Automatic parcellation of fetal brain regions using magnetic resonance (MR) images has become a valuable tool for studying prenatal brain growth and development. However, manual segmentation on large-scale fetal brain images is challenging, leading to limited annotated data availability. Although previous works have made progress, they are limited by not considering hierarchical nature and complementary information between brain regions. To overcome this limitation, we introduce a novel method to hierarchically segment the fetal brain into 87 distinct regions.
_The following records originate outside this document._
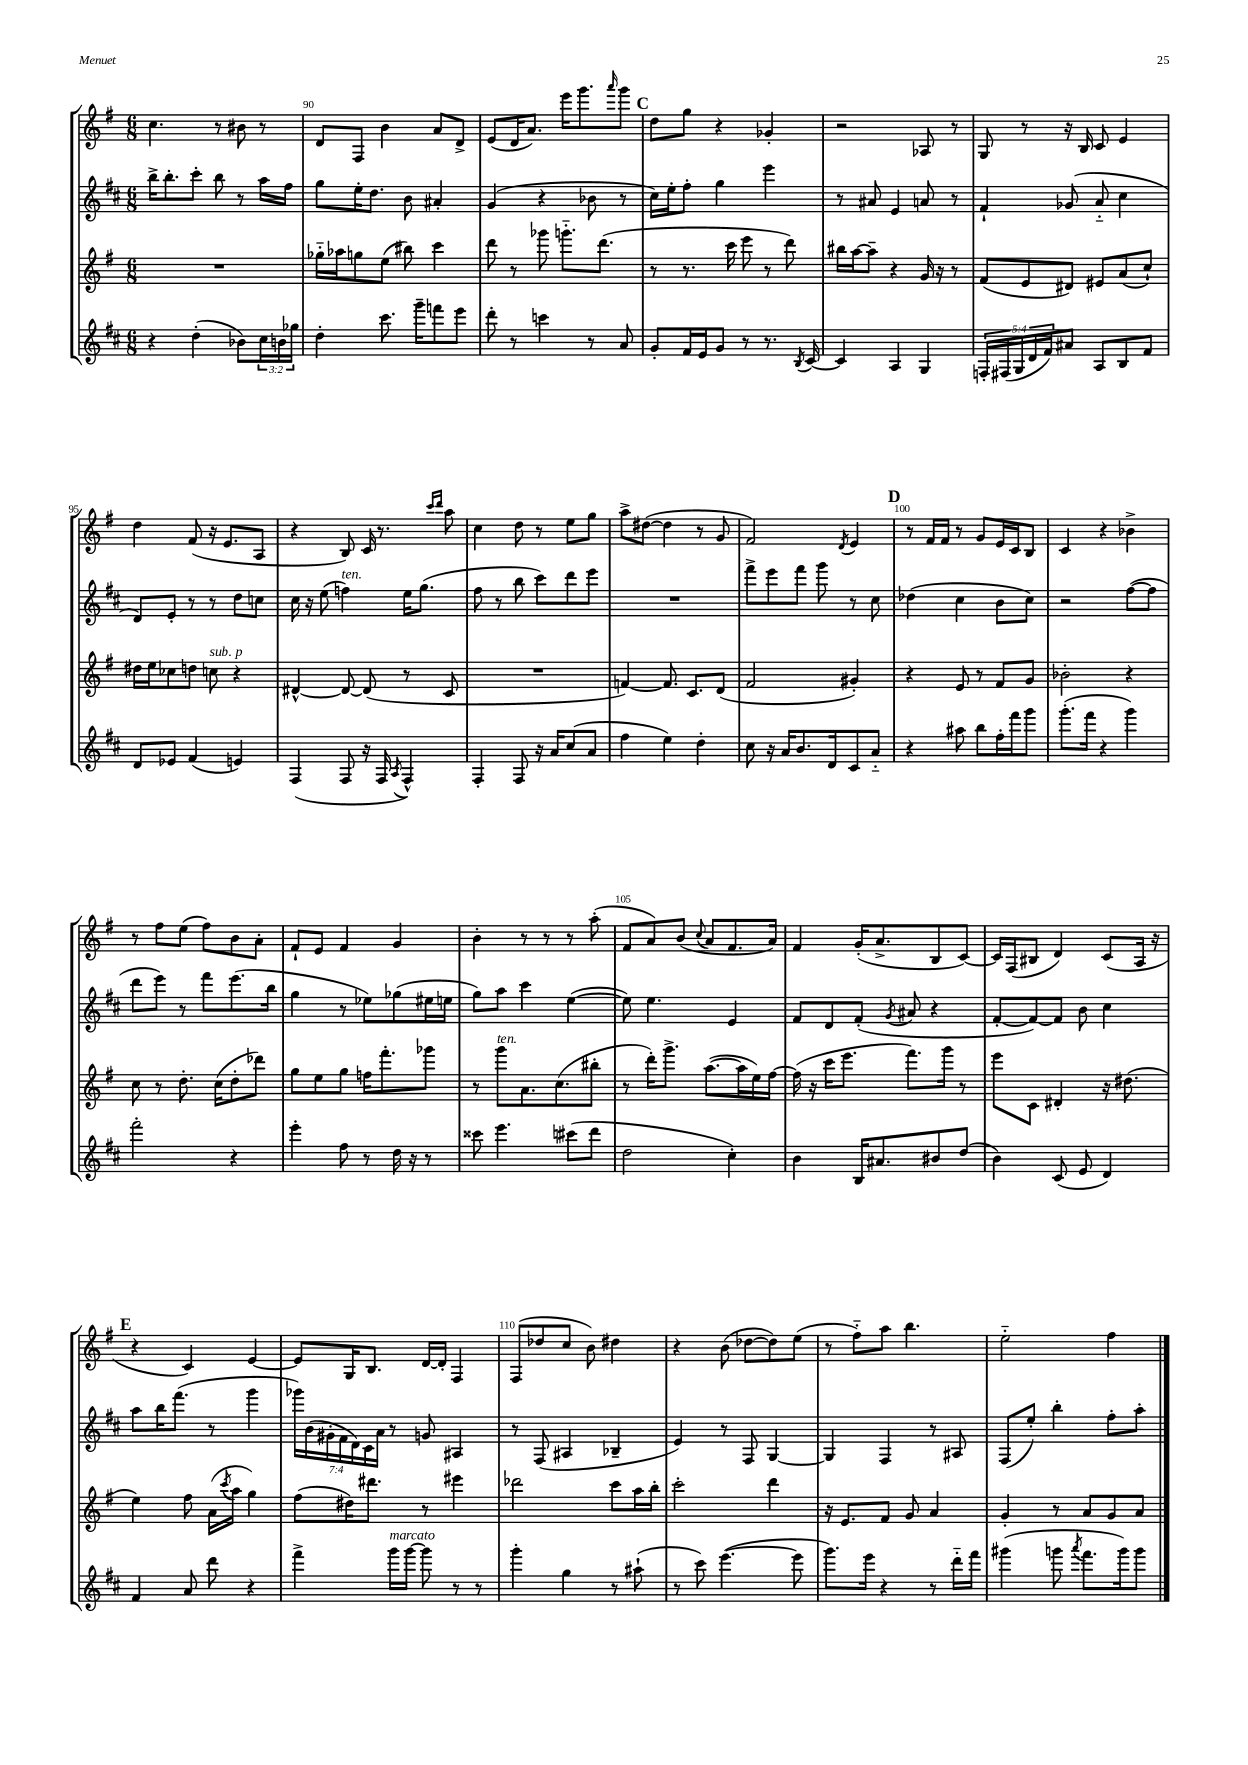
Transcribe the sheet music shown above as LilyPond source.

<<
\new StaffGroup <<
\new Staff = "s0" {
    \clef treble \key g \major \numericTimeSignature \time 6/8
    c''4. r8 bis'8 r8 |
    d'8 fis8 b'4 a'8 d'8-> |
    e'8( d'16 a'8.) e'''16 g'''8. \grace { a'''16 } g'''8 |
    \mark \markup { \bold "C" } d''8 g''8 r4 ges'4-. |
    r2 aes8 r8 |
    g8 r8 r16 b16 c'8 e'4 |
    d''4 fis'8( r16 e'8. a8 |
    r4 b8) c'16 r8. \grace { c'''16 d'''16 } a''8 |
    c''4 d''8 r8 e''8 g''8 |
    a''8-> dis''8~( dis''4 r8 g'8 |
    fis'2) \acciaccatura { d'8 } e'4 |
    \mark \markup { \bold "D" } r8 fis'16 fis'16 r8 g'8 e'16 c'16 b8 |
    c'4 r4 bes'4-> |
    r8 fis''8 e''8( fis''8) b'8 a'8-. |
    fis'8-! e'8 fis'4 g'4 |
    b'4-. r8 r8 r8 a''8-.( |
    fis'8 a'8) b'8( \appoggiatura { c''8 } a'8 fis'8. a'16) |
    fis'4 g'16-.( a'8.-> b8 c'8~) |
    c'16 fis16( bis8 d'4) c'8( a16 r16 |
    \mark \markup { \bold "E" } r4 c'4) e'4~ |
    e'8 g16 b8. d'16~ d'16-. fis4 |
    fis8( des''8 c''8 b'8) dis''4 |
    r4 b'8( des''8~ des''8) e''8( |
    r8 fis''8-_) a''8 b''4. |
    e''2-_ fis''4 \bar "|." |
}
\new Staff = "s1" {
    \clef treble \key d \major \numericTimeSignature \time 6/8 \override Staff.TupletNumber.text = #tuplet-number::calc-fraction-text
    b''16-> b''8.-. cis'''8-. b''8 r8 a''16 fis''16 |
    g''8 e''16-. d''8. b'8 ais'4-. |
    g'4( r4 bes'8 r8 |
    \mark \markup { \bold "C" } cis''16) e''16-. fis''8-. g''4 e'''4 |
    r8 ais'8 e'4 a'8 r8 |
    fis'4-! ges'8( a'8-_ cis''4 |
    d'8) e'8-. r8 r8 d''8 c''8 |
    cis''16 r16 e''8( f''4^\markup { \italic "ten." }) e''16 g''8.( |
    fis''8 r8 b''8 cis'''8) d'''8 e'''8 |
    R2. |
    fis'''8-> e'''8 fis'''8 g'''8 r8 cis''8 |
    \mark \markup { \bold "D" } des''4( cis''4 b'8 cis''8) |
    r2 fis''8~( fis''8 |
    d'''8 e'''8) r8 fis'''8 e'''8.( b''16 |
    g''4 r8 ees''8) ges''8( eis''16 e''16 |
    g''8) a''8 cis'''4 e''4~( |
    e''8) e''4. e'4 |
    fis'8 d'8 fis'8-.( \acciaccatura { g'8 } ais'8 r4 |
    fis'8~-. fis'8~) fis'8 b'8 cis''4 |
    \mark \markup { \bold "E" } a''8 b''16 fis'''8.( r8 g'''4 |
    \tuplet 7/4 { ges'''16) b'16( gis'16-. fis'16 d'16) cis'16 a'16 } r8 g'8 ais4 |
    r8 fis8( ais4 bes4-- |
    e'4) r8 fis8 g4~ |
    g4 fis4 r8 ais8 |
    fis8( e''8-.) b''4-. fis''8-. a''8-. \bar "|." |
}
\new Staff = "s2" {
    \clef treble \key g \major \numericTimeSignature \time 6/8
    R2. |
    ges''16-_ aes''16 g''8 e''8( bis''8) c'''4 |
    d'''8 r8 ges'''8 g'''8.-_ d'''8.( |
    \mark \markup { \bold "C" } r8 r8. c'''16 e'''8 r8 d'''8) |
    bis''16 a''16~ a''8-- r4 g'16 r16 r8 |
    fis'8( e'8 dis'8) eis'8 a'8( c''8-!) |
    dis''16 e''16 ces''8 d''8 c''8^\markup { \italic "sub. p" } r4 |
    dis'4~-^ dis'8~ dis'8( r8 c'8 |
    R2. |
    f'4~) f'8. c'8. d'8( |
    fis'2 gis'4-.) |
    \mark \markup { \bold "D" } r4 e'8 r8 fis'8 g'8 |
    bes'2-. r4 |
    c''8 r8 d''8.-. c''16( d''8-. des'''8) |
    g''8 e''8 g''8 f''16 fis'''8.-. ges'''8 |
    r8 g'''8^\markup { \italic "ten." } a'8. c''8.( bis''8-. |
    r8 d'''16-.) g'''8.-> a''8.~( a''16 e''16) fis''16~ |
    fis''16( r16 c'''16 e'''8. fis'''8.) g'''16 r8 |
    e'''8 c'8 dis'4-. r16 dis''8.( |
    \mark \markup { \bold "E" } e''4) fis''8 a'16( \acciaccatura { c'''8 } a''16 g''4) |
    fis''8( dis''16) dis'''8. r8 eis'''4 |
    des'''2 c'''8 a''16 b''16-. |
    c'''2-. d'''4 |
    r16 e'8. fis'8 g'8 a'4 |
    g'4-. r8 a'8 g'8 a'8 \bar "|." |
}
\new Staff = "s3" {
    \clef treble \key d \major \numericTimeSignature \time 6/8 \override Staff.TupletNumber.text = #tuplet-number::calc-fraction-text
    r4 d''4-.( bes'8) \tuplet 3/2 { cis''16 b'16 ges''16 } |
    d''4-. cis'''8. g'''16-- f'''8 e'''8 |
    d'''8-. r8 c'''4 r8 a'8 |
    \mark \markup { \bold "C" } g'8-. fis'16 e'16 g'8 r8 r8. \acciaccatura { b8 } cis'16~ |
    cis'4 a4 g4 |
    \tuplet 5/4 { f16-. fis16( g16 d'16 fis'16) } ais'8 a8 b8 fis'8 |
    d'8 ees'8 fis'4( e'4) |
    fis4( fis8 r16 fis16 \acciaccatura { a8 } fis4-^) |
    fis4-. fis8 r16 a'16 cis''8( a'8 |
    fis''4 e''4) d''4-. |
    cis''8 r16 a'16 b'8. d'16 cis'8 a'8-_ |
    \mark \markup { \bold "D" } r4 ais''8 b''8 fis''16-. fis'''16 g'''8 |
    g'''8.-.( fis'''16 r4 g'''4) |
    fis'''2-. r4 |
    e'''4-. fis''8 r8 d''16 r16 r8 |
    cisis'''8 e'''4. cis'''8( d'''8 |
    d''2 cis''4-.) |
    b'4 b16 ais'8. bis'8 d''8( |
    b'4) cis'8( e'8 d'4) |
    \mark \markup { \bold "E" } fis'4 a'8 d'''8 r4 |
    fis'''4-> g'''16^\markup { \italic "marcato" } g'''16~ g'''8 r8 r8 |
    g'''4-. g''4 r8 ais''8-!( |
    r8 cis'''8) e'''4.~( e'''8 |
    g'''8.) e'''16 r4 r8 d'''16-_ fis'''16 |
    gis'''4( g'''8 \acciaccatura { a'''8 } fis'''8. g'''16) g'''8 \bar "|." |
}
>>
>>
\layout { \context { \Score currentBarNumber = #89 \override BarNumber.break-visibility = ##(#f #t #t) barNumberVisibility = #(every-nth-bar-number-visible 5) } }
The method employs a three-level coarse-to-fine network with the coarse level providing prior information to aid the fine level for fine segmentation. The first level predicts 8 brain regions, the second level refines the first-level 8 brain regions into 36 regions, and the final level refines further into 87 regions. This design hierarchically decomposes the fine difficult-to-achieve segmentation task into the coarse relatively-easy-to-achieve tasks by using guiding information from coarse level. Additionally, we introduce a data augmentation module to simulate variations in imaging conditions. To ensure robust segmentation performance under diverse imaging conditions, the network is trained in a semi-supervised manner using simulated data combined with a small set of labeled real data. In this way, we address the issue of limited high-quality labeled data, and enhance the model's robustness to MR scanner variability. Extensive experiments on 558 neonatal subjects from the dHCP dataset and 176 fetal brain MR images demonstrate excellent segmentation performance of our method in terms of Dice score (91.42%), outperforming the second best nnUNet (88.77%).